Die Große Brennnessel

Ein weiterer, sehr populärer Gartenbewohner pflanzlicher Natur, ist die Große Brennnessel, die botanisch als Urtica dioica bezeichnet und in die Familie der Brennnesselgewächse, den Urticaceae, eingeordnet wird. Die Brennnesselgewächse sind sozusagen eine kleine Großfamilie der Pflanzenwelt und umfassen mehr als 2500 verschiedene Arten von Brennnesseln, wobei die Große Brennnessel Urtica dioica wohl die populärste Art ist, aber sie macht ihrem Namen ja bekanntlich auch alle Ehre. Man findet sie laut Wikipedia auf der gesamten nördlichen Halbkugel, nur nicht in den arktischen Regionen.

Wer die Brennnessel kennt, der weiss, dass die krautige Pflanze gut und gerne 3 Meter groß werden kann und jeder hat bestimmt schonmal einen der riesigen Horste beobachten können, die durch die Ausläufer der Brennnesseln entstehen. Aus ihnen wachsen neue Triebe, die von einer charakteristisch kantigen Form und zudem dicht mit kieselsäurehaltigen Brennhaaren besetzt sind, die unangenehm und erfahrungsgemäß recht ausdauern brennen, wenn man sie berührt. An diesen meist unverzweigten Trieben steht das herzförmige Laub und zwar kreuzgegenständig, wobei der Blattrand auffällig gesägt ist.

Gro E-Brennnessel in Die Große Brennnessel

Die Blütezeit der Großen Brennnessel dauert recht lang und liegt irgendwo zwischen Ende Juni bis Ende Oktober. Dann zeigen sich sowohl weibliche, als auch männlich Blüten, allerdings an verschiedenen Pflanzen, denn die Große Brennnessel gehört zu den zweihäusigen Pflanzen, die beiden geschlechter wohnen also sozusagen in zwei verschiedenen Häusern ;-). Die weiblichen Blüten sind dabei hängend, während die männlichen Blüten aufrecht stehen. Im Oktober reifen nach einer erfolgreichen Bestäubung dann die Früchte, die mit dem meschlichen Auge schon fast nicht mehr erkennbar sind: Sie werden nur etwa 1 mm groß und sind nicht besonders schwer, dadurch verbreiten sich schnell über Luft-, Wasser-, und “Fell”-Wege.
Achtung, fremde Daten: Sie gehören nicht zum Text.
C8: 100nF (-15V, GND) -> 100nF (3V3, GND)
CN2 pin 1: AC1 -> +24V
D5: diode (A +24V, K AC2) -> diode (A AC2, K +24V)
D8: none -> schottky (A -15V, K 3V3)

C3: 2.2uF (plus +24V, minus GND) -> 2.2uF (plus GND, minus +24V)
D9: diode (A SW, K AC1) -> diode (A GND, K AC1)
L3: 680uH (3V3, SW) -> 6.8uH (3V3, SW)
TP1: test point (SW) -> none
Auch wenn der direkte Kontakt mit der eigentlich recht hübschen Brennnessel nicht gerade angenehm ist, handelt es sich bei ihr nicht um ein “Unkraut”, also um eine unerwünschte Pflanze, die man aus seinem Garten entfernen muss: Bei genauerem Hinsehen stellt man fest, dass die Große Brennnessel vielen Schmetterlingsraupen als Nahrungsquelle dient, einige Schmetterlinge (beispielsweise der Kleiner Fuchs oder das Tagpfauenauge) ernähren sich sogar ausschließlich von ihnen. Möchte man einen naturnahen Garten gestalten, ist die Brennnessel also sogar ein hervorragendes Kraut, um den Garten zu beleben und hübschen Tierchen einen Lebensraum zu schaffen.

Konsumieren kann man Urtica dioicaübrigens auch als Mensch in Form von Tee oder dem guten, alten Wildgemüse-Salat, außerdem wird die Große Brennnessel auch zur Gewinnung von Naturfasern im großen Stil angebaut. Auch für den Landschafts- und Hobbygärtner ist die Brennnessel noch von weiterem Nutzen, denn aufgrund der in der Pflanze enthaltenen Säure lassen sich wirksame Laugen gegen beispielsweise Blattläuse herstellen. Zudem zeigt das auftreten von Brennnesseln im Garten ein stickstoffhaltiges Substrat an, was für eine “artgerechte” Beetgestaltung von Nutzen ist.